Politique

Serrage de vis sécuritaire

Toutes et tous au meeting unitaire parisien contre l’état d’urgence le 17 !

Publié le 14 décembre 2015

Pas de trêve des confiseurs pour l’état d’urgence voulu par l’Elysée et Matignon. Manuel Valls continue à combiner le rôle de premier flic de France et de porte-flingue de Hollande. Tout est justifié, et tout se justifie : perquisitions administratives et portes défoncées, manifs interdites et militants gardé-à-vue, guerre contre le terrorisme et bombardements en Syrie, serrage de vis sécuritaire et prolongement de l’état d’exception. C’est contre l’ensemble de ces éléments qui forment un tout logique et cohérent que s’organise, jeudi, un large meeting unitaire contre l’état d’urgence. Seront présents des associations de défense des droits, depuis la Ligue des droits de l’homme au Syndicat de la magistrature des « députés contre l’état d’urgence », comme Sergio Coronado ou Pouria Amirshahi, mais également de nombreux courants politiques au premier rang desquels Alternative Libertaire, Ensemble ou le NPA. Autant de raisons pour que ce meeting, appelé à 19h à la Bourse du Travail de Paris, soit un succès. Nous reproduisons ci-dessous l’appel.

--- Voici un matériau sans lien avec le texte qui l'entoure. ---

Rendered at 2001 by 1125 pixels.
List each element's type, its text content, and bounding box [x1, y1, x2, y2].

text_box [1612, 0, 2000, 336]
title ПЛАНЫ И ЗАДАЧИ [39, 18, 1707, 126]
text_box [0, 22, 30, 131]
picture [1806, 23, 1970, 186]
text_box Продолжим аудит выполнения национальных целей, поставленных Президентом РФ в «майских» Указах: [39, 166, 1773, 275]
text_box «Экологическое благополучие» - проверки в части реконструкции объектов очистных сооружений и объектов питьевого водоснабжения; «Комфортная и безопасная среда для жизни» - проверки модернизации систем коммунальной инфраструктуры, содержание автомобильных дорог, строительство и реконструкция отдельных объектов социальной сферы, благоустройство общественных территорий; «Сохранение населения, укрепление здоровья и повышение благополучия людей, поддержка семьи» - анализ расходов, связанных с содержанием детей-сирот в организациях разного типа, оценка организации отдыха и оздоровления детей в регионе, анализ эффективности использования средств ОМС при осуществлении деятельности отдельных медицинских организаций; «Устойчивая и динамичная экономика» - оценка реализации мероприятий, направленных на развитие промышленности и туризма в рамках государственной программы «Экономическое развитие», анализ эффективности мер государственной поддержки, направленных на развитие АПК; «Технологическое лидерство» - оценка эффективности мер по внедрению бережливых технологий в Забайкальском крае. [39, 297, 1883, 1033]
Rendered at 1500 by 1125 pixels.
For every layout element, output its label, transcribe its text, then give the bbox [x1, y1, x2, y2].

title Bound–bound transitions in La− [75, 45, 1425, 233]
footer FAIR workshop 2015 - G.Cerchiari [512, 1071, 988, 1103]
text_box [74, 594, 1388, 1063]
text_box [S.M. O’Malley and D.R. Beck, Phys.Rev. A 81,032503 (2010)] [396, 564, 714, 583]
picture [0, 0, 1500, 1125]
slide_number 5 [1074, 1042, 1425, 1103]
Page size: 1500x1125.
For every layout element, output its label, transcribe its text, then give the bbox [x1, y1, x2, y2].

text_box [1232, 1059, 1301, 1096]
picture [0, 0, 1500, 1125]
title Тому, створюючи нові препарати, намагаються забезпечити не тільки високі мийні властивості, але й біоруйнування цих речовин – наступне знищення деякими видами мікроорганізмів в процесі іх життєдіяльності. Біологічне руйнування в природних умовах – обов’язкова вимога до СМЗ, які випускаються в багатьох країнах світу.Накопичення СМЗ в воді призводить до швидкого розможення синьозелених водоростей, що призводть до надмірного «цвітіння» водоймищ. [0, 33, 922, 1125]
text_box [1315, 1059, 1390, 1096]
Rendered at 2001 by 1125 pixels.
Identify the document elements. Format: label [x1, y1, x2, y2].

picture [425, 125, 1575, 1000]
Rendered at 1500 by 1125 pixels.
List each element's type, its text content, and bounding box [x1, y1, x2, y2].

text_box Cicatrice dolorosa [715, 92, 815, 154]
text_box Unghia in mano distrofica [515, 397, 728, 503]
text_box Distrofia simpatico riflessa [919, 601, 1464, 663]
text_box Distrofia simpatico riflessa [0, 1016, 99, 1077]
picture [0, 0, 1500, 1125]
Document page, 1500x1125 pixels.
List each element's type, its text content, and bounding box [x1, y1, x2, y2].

L’instauration de l’état d’urgence depuis les terribles attentats du 13 novembre, ne se limite pas à la répression du terrorisme. Il frappe le mouvement social à travers une série d’interdiction de manifester, mais également des atteintes à la liberté de réunion, d’expression, de circulation.
Au mépris de l’état de droit, des sanctions arbitraires, administratives et policières sont prises à l’encontre de militant-e-s, de manifestant-e-s ou d’organisations du mouvement social , assorties de mesures d’intimidation.
En parallèle une campagne de stigmatisation est lancée, comme on l’a constaté le 29 novembre place de la République afin de justifier l’emploi de ces mesures antiterroristes contre le mouvement social dans sa globalité.
Plusieurs centaines de militant-e-s et de manifestant-e-s non violent-e-s ont été brutalisés, menacés, insultés, espionnés, interpellés, poursuivis, assignés à résidence et/ou pour certains, condamnés. Ils et elles n’ont rien à voire avec les terroristes, mais les Préfets et la police, profitant de leurs nouveaux pouvoirs se déchainent pour bâillonner la contestation, partout en France.
Une réforme de la constitution est annoncée pour un emploi facilité de l’état d’urgence et donc des sanctions administratives, hors le contrôle du juge, hors l’état de droit.
Pourtant, les sanctions applicables dans les cas de terrorisme (perquisition de nuit, assignation à résidence, interdiction de manifester, dissolution d’organisations ...), existent déjà dans la loi, mais sous le contrôle du juge.
Entre les mains d’un pouvoir autoritaire, la constitutionnalisation de l’état d’urgence serait alors une arme redoutable tournée contre la démocratie et la justice sociale, et la déchéance de la nationalité serait une arme de masse pour une politique raciste.

Nous appelons à un meeting le 17 décembre pour :

  • Le respect de la liberté de manifester, de se réunir et de s’exprimer,
  • Le rétablissement de l’état de droit et donc la levée de l’état d’urgence
  • L’arrêt de toutes les poursuites contre les manifestants, et les militants des mouvements sociaux
  • L’abandon de la constitutionnalisation de l’État d’urgence et de la déchéance de la nationalité.